Tuesday, September 06, 2005

Blaming Bureaucracy

Bush's latest Katrina tactic--announcing that he will lead the investigation into "what went right and what went wrong"--is infuriating on so many levels that it will take more than our humble blog to dissect it thoroughly. I just want to focus on one small aspect of the president's obfuscating statement today--his bold declaration that "Bureaucracy is not going to stand in the way of getting the job done for the people."

As noted on The American Prospect's website by Sam Rosenfeld, attacking "bureaucracy" is of course a standard rhetorical ploy of contemporary conservativism. However, it takes enormous chutzpah (or in Bush's case, cojones) for this ploy to be used by an incumbent president who has been running the government for the past five years and in fact personally called for and oversaw a massive reorganization of the specific bureaucracy in question. If there's some terrible dysfunction in the FEMA or Homeland Security bureaucracy, whose fault is that exactly?

A true conservative would respond that I am missing the point. Conservatives don't hate specific bureaucracies that are dysfunctional. They hate capital-B Bureaucracy itself, no matter what form it takes or what cause it supposedly serves, because it is inherently ineffectual, wasteful, and counter-productive. Therefore, there's no point in criticizing Bush's dumb-ass management of the bureacracy because bureaucracy is inherently evil.

I could quibble with this--for example, by pointing out that conservatives don't spend a lot of time attacking such massive bureaucracies as the Pentagon. In fact, anyone who criticizes the military immediately gets slimed by the foot soldiers of conservatism. So conservatives apparently consider some bureaucracies less evil than others, on grounds that aren't immediately obvious. But let's not quibble. Instead, let's look at the basic premise of their argument--the inherent evil of Bureaucracy itself.

The obvious question is, What are we talking about? What is bureaucracy? Answer: Any large organization designed to administer complex operations of some sort, using defined procedures, lines of communication, system for information-sharing, and other pre-arranged protocols.
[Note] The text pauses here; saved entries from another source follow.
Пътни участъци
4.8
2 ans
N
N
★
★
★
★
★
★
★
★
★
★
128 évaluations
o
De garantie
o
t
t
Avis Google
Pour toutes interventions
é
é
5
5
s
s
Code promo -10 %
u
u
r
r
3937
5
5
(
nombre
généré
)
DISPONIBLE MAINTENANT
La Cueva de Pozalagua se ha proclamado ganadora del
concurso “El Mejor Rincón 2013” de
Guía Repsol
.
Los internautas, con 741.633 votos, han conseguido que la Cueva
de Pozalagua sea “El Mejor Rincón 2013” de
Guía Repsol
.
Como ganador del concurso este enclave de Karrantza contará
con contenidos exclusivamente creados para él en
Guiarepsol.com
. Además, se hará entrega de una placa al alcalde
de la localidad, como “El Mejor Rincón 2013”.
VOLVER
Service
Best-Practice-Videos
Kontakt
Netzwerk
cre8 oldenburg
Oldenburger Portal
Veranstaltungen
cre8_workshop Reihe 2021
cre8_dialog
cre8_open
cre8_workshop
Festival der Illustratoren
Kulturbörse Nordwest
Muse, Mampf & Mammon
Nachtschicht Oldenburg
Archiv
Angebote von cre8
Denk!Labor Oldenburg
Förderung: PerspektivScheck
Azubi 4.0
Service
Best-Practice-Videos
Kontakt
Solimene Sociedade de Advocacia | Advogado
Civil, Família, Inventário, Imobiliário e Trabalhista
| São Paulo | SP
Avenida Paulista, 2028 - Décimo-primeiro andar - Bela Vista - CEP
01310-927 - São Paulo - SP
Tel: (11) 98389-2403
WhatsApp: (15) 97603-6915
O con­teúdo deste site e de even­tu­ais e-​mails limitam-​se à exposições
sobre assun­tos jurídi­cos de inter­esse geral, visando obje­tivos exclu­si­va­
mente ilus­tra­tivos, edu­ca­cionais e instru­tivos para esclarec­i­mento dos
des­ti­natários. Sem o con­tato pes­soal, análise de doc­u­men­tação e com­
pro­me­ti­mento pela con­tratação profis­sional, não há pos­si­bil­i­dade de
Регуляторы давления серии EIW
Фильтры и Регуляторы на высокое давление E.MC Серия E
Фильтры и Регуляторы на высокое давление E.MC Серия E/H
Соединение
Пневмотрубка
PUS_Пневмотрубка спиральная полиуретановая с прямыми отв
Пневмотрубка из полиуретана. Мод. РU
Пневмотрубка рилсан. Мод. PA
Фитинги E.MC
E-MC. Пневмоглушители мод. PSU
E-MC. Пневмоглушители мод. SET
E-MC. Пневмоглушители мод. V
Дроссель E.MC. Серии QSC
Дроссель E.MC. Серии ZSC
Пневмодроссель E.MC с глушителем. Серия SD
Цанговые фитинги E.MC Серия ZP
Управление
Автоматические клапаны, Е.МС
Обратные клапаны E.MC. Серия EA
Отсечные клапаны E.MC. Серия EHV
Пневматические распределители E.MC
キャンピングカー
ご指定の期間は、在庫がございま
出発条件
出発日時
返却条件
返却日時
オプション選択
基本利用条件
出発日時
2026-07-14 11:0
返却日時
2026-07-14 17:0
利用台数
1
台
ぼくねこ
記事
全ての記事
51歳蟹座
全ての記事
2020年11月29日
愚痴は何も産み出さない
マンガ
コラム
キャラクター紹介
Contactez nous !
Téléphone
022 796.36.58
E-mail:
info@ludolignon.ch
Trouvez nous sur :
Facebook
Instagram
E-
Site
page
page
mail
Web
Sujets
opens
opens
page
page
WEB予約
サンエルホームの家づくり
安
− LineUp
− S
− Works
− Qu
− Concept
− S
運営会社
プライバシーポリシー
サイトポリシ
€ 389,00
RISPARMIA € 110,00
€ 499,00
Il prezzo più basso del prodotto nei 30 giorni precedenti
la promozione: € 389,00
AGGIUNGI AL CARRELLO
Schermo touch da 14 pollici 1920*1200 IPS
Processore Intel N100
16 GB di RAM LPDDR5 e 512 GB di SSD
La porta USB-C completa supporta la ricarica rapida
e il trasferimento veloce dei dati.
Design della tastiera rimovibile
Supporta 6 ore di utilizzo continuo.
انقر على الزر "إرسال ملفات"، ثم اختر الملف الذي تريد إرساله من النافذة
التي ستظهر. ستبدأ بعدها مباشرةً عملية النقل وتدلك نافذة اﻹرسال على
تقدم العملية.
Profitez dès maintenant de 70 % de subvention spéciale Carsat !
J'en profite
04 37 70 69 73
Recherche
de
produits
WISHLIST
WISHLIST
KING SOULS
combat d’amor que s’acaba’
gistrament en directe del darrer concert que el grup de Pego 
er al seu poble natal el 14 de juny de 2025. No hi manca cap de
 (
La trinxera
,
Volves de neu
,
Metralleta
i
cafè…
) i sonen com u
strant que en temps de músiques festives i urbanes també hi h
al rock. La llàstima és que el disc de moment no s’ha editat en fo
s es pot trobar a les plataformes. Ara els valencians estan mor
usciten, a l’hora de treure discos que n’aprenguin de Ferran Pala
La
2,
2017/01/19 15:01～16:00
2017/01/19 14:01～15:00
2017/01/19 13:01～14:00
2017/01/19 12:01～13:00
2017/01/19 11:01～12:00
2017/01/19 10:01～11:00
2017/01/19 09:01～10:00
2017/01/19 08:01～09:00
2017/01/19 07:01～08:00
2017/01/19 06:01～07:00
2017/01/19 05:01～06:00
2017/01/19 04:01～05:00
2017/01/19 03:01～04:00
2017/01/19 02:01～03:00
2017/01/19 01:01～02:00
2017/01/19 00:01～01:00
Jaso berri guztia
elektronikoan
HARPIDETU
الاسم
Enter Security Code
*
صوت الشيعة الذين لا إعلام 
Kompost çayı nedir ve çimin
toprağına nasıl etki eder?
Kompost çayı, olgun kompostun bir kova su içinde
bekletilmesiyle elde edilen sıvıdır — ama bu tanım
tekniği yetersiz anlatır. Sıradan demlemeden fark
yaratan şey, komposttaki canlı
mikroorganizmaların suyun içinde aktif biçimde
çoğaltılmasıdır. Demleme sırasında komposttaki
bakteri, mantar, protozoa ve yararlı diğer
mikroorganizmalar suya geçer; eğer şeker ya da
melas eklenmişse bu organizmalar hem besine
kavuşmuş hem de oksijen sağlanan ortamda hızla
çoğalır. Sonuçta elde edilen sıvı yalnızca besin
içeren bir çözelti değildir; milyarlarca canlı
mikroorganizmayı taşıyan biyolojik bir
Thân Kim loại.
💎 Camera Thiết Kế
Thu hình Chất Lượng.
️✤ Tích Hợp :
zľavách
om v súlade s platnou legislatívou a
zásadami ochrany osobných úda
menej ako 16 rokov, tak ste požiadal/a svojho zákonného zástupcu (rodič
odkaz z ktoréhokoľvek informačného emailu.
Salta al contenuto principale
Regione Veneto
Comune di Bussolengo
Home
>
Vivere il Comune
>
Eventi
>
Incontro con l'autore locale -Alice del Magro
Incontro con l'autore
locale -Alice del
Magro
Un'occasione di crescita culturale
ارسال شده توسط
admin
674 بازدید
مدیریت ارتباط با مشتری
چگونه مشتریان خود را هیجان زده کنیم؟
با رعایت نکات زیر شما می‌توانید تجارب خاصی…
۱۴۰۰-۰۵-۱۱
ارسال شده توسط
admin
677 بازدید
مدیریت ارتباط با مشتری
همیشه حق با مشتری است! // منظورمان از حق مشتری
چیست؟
As noted, the Pentagon is a bureaucracy. So is FEMA. And so are General Motors, Microsoft, the University of Chicago, and the Roman Catholic Church. Even the Cato Institute, I imagine, must have some sort of bureaucracy--I bet there's a human resources department, an I.T. manager, and some vice president or other in charge of getting the floors mopped and ordering cartons of yellow legal pads. (Don't give me that stuff about "flat organizations" that are "non-hierarchical" and "bureaucracy-free." Any organization that gets to be bigger than a couple of hundred people develops a bureaucracy, or else it stops working. That's the nature of reality.)

So being "against bureaucracy" is really devoid of meaning in today's world. You might as well be "against electricity" or "against printing"--that's how pervasive bureaucracy is. And we'd all have to agree that some bureaucracies do things we like, while others do things we hate. (We'd just disagree about which bureaucracies fall into which category.)

So bureaucracies are inescapable. And far from being inherently evil, they are involved in almost all activities in contemporary society, both good and bad. The only real question is, do you believe it's possible to make a bureaucratic organization run effectively, or not?

Some people claim to believe it's not possible. If they are sincere, they avoid large organizations altogether. They live in communes in the woods, home-school their children, and raise their own food (since they naturally mistrust the goods produced by the vast bureaucracies that constitute modern "agri-business").

However, most of those who claim a principled antipathy to bureaucracy are not sincere. Their insincerity is exposed by their readiness to participate in large organizations (businesses, universities, private companies, think tanks) when it suits their purposes. In some cases they even develop notable talents for navigating through and manipulating bureaucracies.

These people reserve their anti-bureaucratic rhetoric for times when it's politically useful to them. For example, when they want to break rules for their own benefit, they like to claim they are expressing the "revolutionary" zeal of those who hate the stifling effects of bureaucracies. Or, as George W. Bush did today, they use anti-bureaucratic language when they want to disavow responsibility for the fuck-ups of the bureaucracy they are supposed to run. "Hey, I'm a free spirit!" is the message. "You didn't expect me to burden my mind with all that bureaucratic detail, did you? But if you want, I can go into the bureaucracy and kick some butt. That's my thing--kicking butt. So much more fun than working on org charts or communications systems or evacuation plans."

Unfortunately, this is the kind of person we've chosen to elect as president.

As for me, I'd rather entrust my government to someone who believes it is possible to make a bureaucracy work. It's true that people like this sometimes come across as wonkish, stiff, boring--kinda like Al Gore or John Kerry. But when the levee breaks and hundreds of thousands of people want an emergency plan that makes sense and will save lives, I find it comforting to know that someone who believes in that stuff and cares about it is in charge.